Selon le P. Peter Geremia, missionnaire américain PIME, l’action de la NPA tout comme l’incrimination de Patrick Wineger dans la mort du P. Tentorio ou encore les dénégations de l’armée n’apportent aucun élément tangible dans l’enquête ouverte après l’assassinat du missionnaire italien. A la fin du mois de décembre dernier, un homme, Jimmy Ato, et son frère ont cependant été arrêtés par la police. Celle-ci soupçonne Jimmy Ato d’avoir été l’homme qui a abattu de huit coups de feu le P. Tentorio et son frère d’avoir été le pilote de la moto qui a servi à leur fuite. Depuis son arrestation, Jimmy Ato clame son innocence ; il affirme n’avoir joué qu’un rôle mineur dans la mort du missionnaire, tout en désignant un politicien local, William Buenaflor, ainsi qu’un ancien chef de la police, comme commanditaires. Deux autres frères, Jose Sultan Sampulna et Dima Maligudan Sampulna, ont été arrêtés, en lien avec le meurtre, mais là aussi aucun élément concluant n’a été rendu public.
Pour le P. Geremia, à l’évidence, l’enquête piétine. Selon lui, les policiers chargés de l’investigation, devraient demander à l’armée comment des soldats postés à proximité immédiate du lieu où a été tué le P. Tentorio, ont pu ne rien voir, ne rien entendre et, surtout, ne pas agir. « Si la mission [des soldats] est de protéger les civils, ne devraient-ils pas expliquer pourquoi quelqu’un comme le P. Fausto a été éliminé juste sous leur nez ? », interrogeait le missionnaire américain il y a quelques jours.
Dans l’immédiat, l’assassinat de Patrick Wineger a amené le gouverneur de la province de North Cotabato, Emmylou Mendoza, à déclarer à l’évêque du diocèse de Kidapawan, Mgr Romulo de la Cruz, qu’une équipe du National Bureau of Investigation allait être sous peu dépêchée à Kidapawan afin de reprendre à zéro l’enquête sur la mort du P. Tentorio.
Engagé de longue date dans la défense du droit des peuples autochtones, notamment des Manobos, le P. Fausto Tentorio dérangeait par son apostolat, les intérêts de l’armée aussi bien que ceux des grands propriétaires terriens et des magnats de l’industrie minière.
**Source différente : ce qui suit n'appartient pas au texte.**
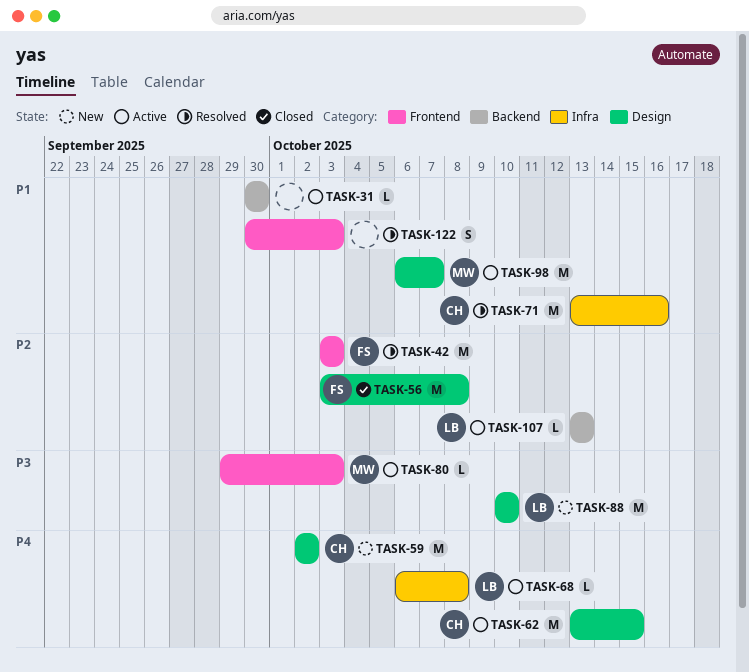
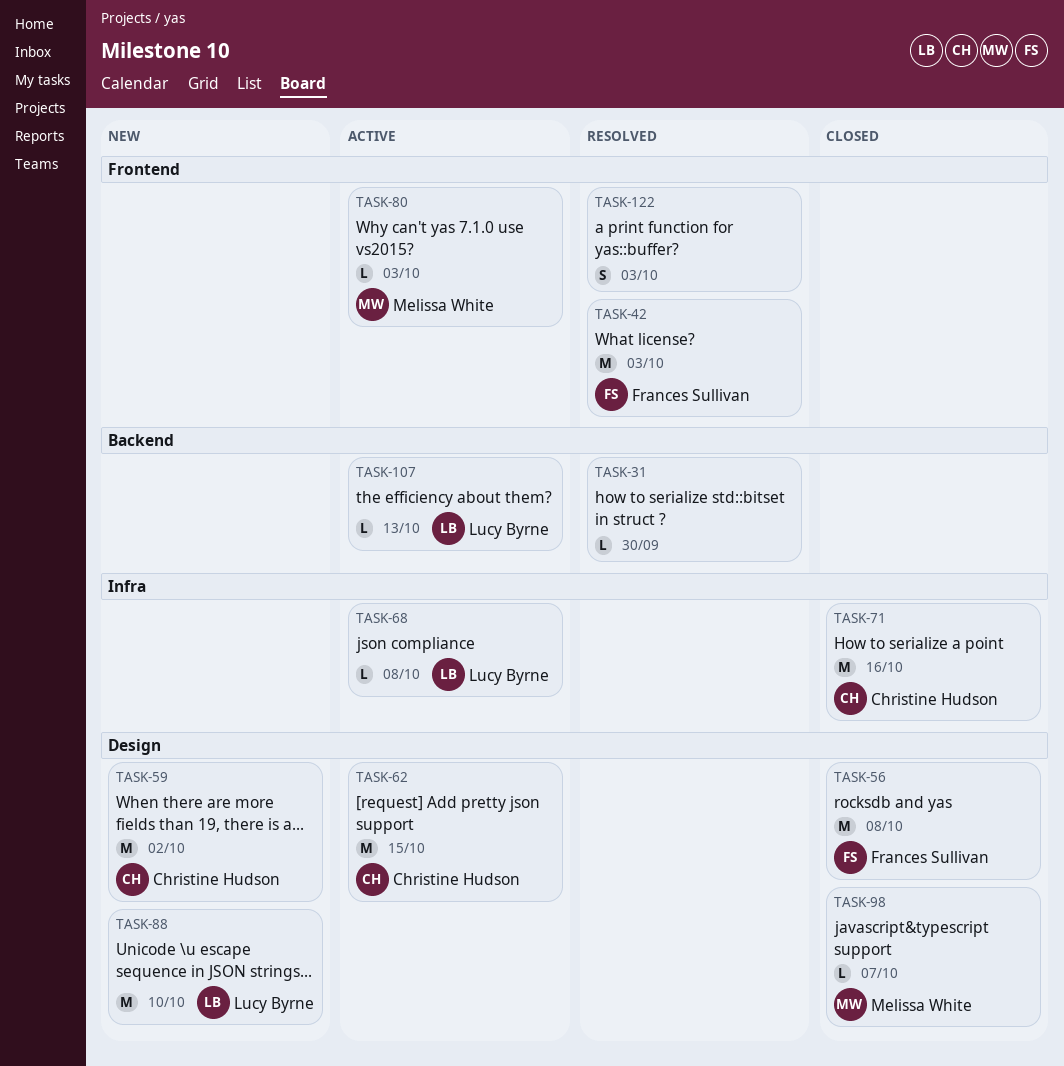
TASK-31, status: Active -> Resolved
TASK-71, status: Resolved -> Closed
TASK-98, status: Active -> Closed
TASK-98, estimate: M -> L

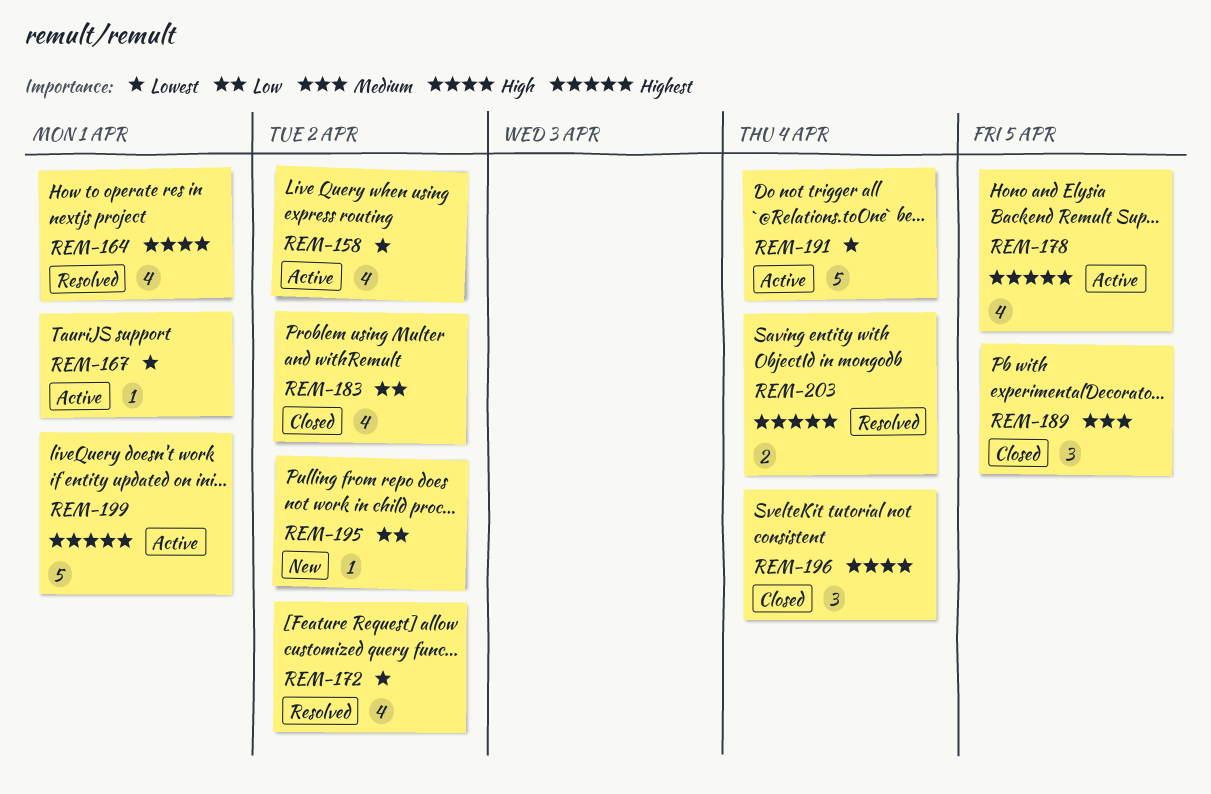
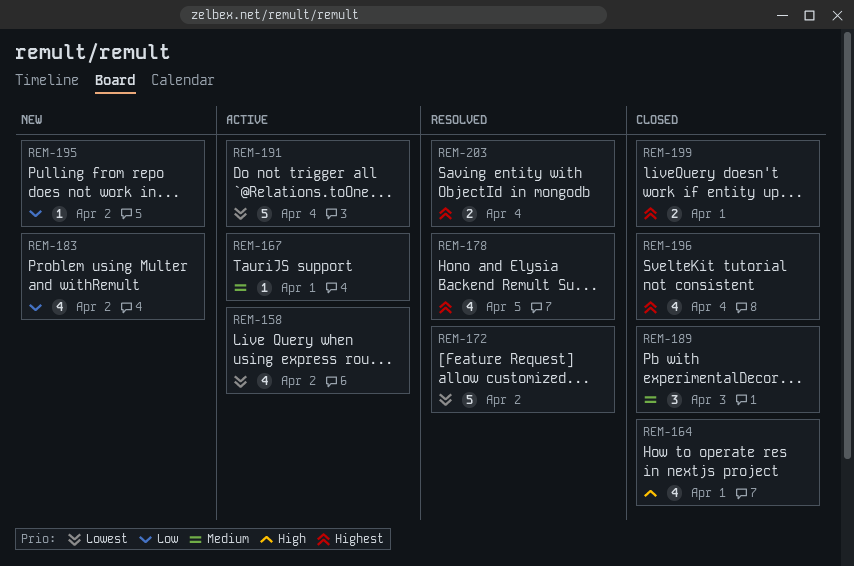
REM-164, status: Resolved -> Closed
REM-167, priority: Lowest -> Medium
REM-172, estimate: 4 -> 5
REM-178, status: Active -> Resolved
REM-183, status: Closed -> New
REM-189, due: Apr 5 -> Apr 3
REM-196, priority: High -> Highest
REM-196, estimate: 3 -> 4
REM-199, status: Active -> Closed
REM-199, estimate: 5 -> 2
Il n’est pas exclu aussi qu’il ait pu être victime de règlements de compte entre clans rivaux au sein des peuples autochtones.
Ce 12 mars, à l’occasion de la tenue à Genève de la 19ème session du Conseil pour les droits de l’homme de l’ONU, une délégation de militants philippins des droits de l’homme est venue dénoncer la culture de l’impunité qui a cours dans leur pays. La stratégie en matière de ‘lutte anti-insurrectionnelle’ des autorités a été dénoncée, notamment du fait de « la militarisation des communautés » qui veut que des milices armées soient financées par l’armée et l’administration dans le but de contrer les rébellions communiste et islamiste. Quelles que soient les administrations, Arroyo hier, Aquino aujourd’hui, a dénoncé Cristina Palabay à Genève, « un continuum existe qui voit la perpétuation du même genre de terreur, même si celle-ci est désormais habillée de termes tels que ‘droits de l’homme’, ‘paix’, ‘développement’ ou encore ‘réforme de la sécurité’ ».